The amounts of pro-inflammatory cytokines, TNF-α, IL-1β and IL-6, were assessed by ELISA assays from the isolated skin of treated mice. As expected, these cytokines were robustly induced in DNCB-treated mice (Figures 7D–F). The treatments of EBN preparations, in all scenarios, suppressed the expressions of TNF-α, IL-1β and IL-6 in the skin: the significant suppression could be revealed by EBN digest (Figures 7D–F). On the other hand, the amount of filaggrin was decreased by ∼30% by the treatment of DNCB; however, the reduction could be markedly reversed by the EBN preparations (Figure 7G).

The dorsal skin of DNCB-sensitized mice was recognized by excoriations, dryness, crust, erythema, oozing and depigmentation (Figure 8A). The overall severity, determined by summarizing daily scores after inspection of skin features throughout the time course, were significantly ameliorated after treatments of NANA and EBN preparation, respectively (Figures 7C, 8B). In sacrificed mice, the skin showed an increase of its thickness almost by 3 folds under the influence of DNCB (Figures 9A,B). The EBN preparations, similar to dexamethasone, were able to reduce markedly the skin thickness (Figures 9A,B). In H&E staining of skin epidermal layer, the epidermis displayed strong purple color, as shown in Figure 9A. The quantitation showed that the epidermal thickness significantly increased by over 6 folds under the exposure to DNCB (Figure 9C). The increased epidermal thickness was reduced by treatments of NANA, EBN extract, and EBN digest in a dose-dependent manner. Again, the digest showed the best effectiveness (Figure 9C).

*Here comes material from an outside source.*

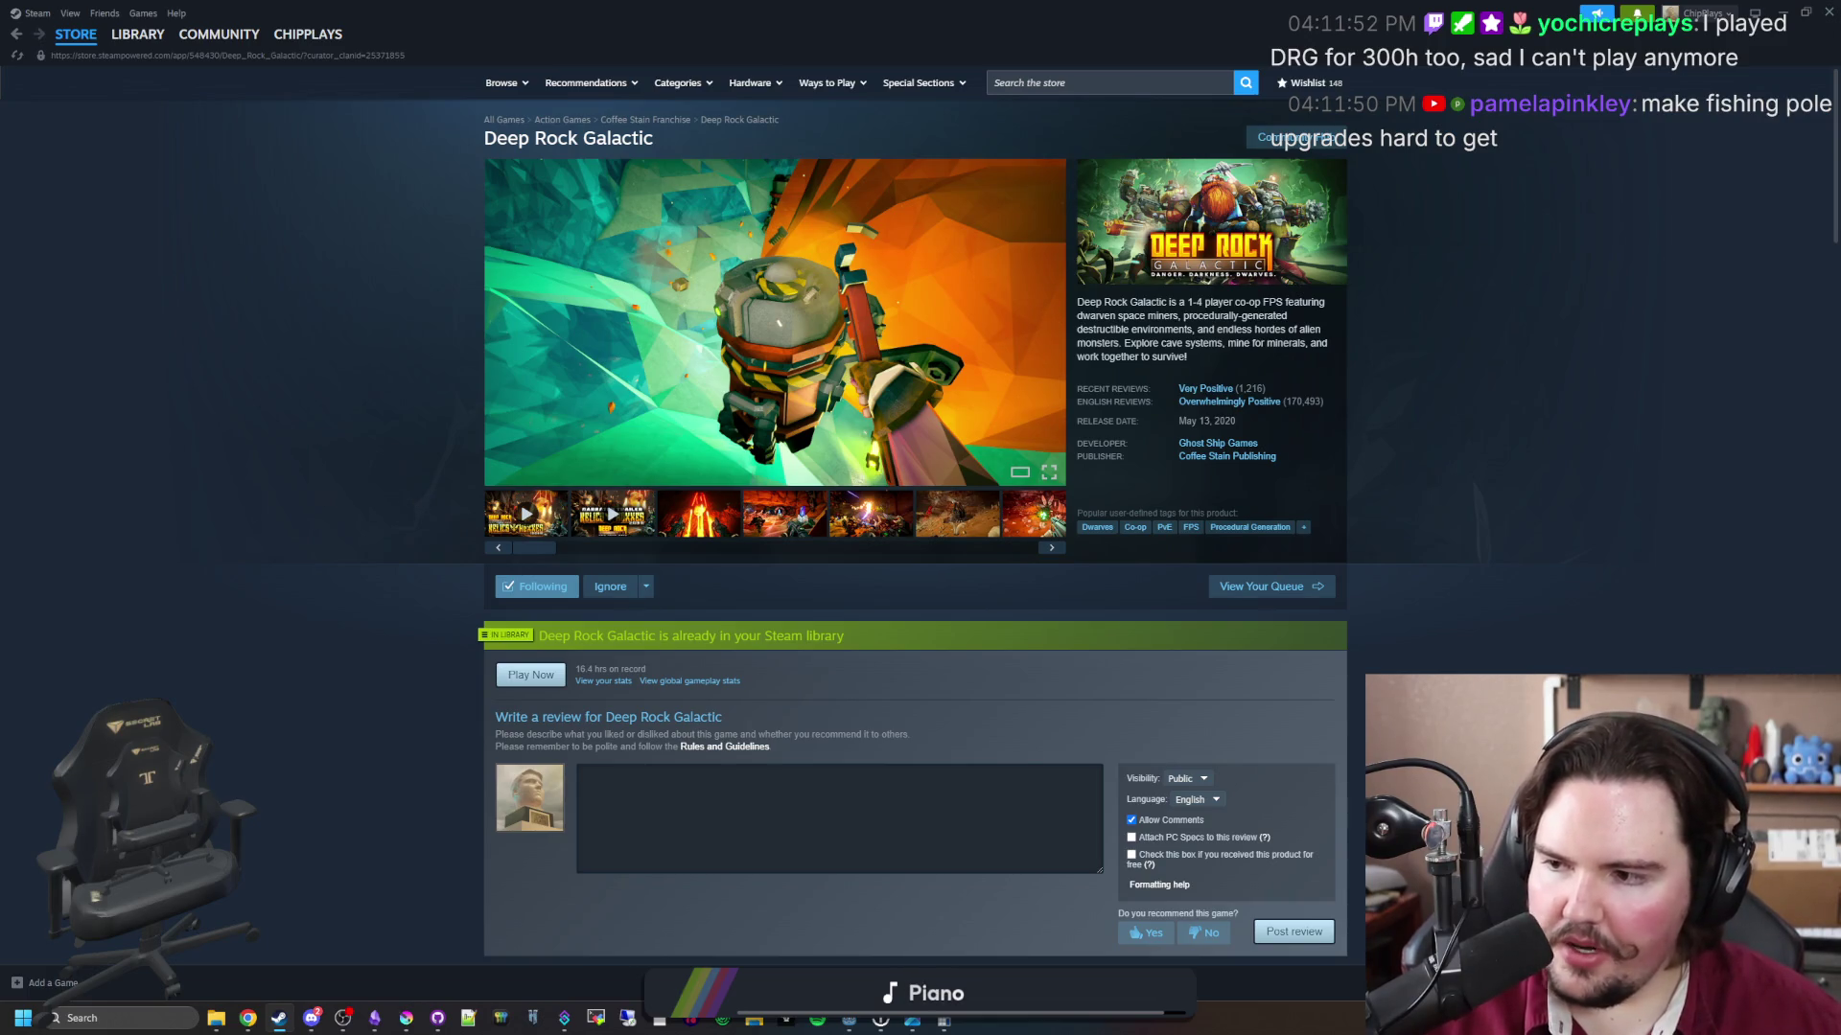
key(alt+Tab)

In addition, the mast cells in skin were stained by toluidine blue to purplish red color (Figure 10A); while immune cells were stained as strong bluish-purple color under H&E stains (Figure 9A). The challenge of DNCB sensitizer increased the number of mast cell significantly by over 4 folds (Figure 10B), as well as the total number of immune cells by over 2 folds (Figure 10C). All EBN treatments showed significant suppression to the number of mast cell or immune cell, showing at almost 60% reduction at the highest dosage application. The level of serum IgE was reported to regulate the expression of FcεRI receptor on mast cells and basophils (Rosenwasser, 2011; Greer et al., 2014). The challenge of DNCB induced the serum IgE to ∼300%, and the treatments of NANA and EBN extract/digest significantly suppressed the level of serum IgE (Figure 10D).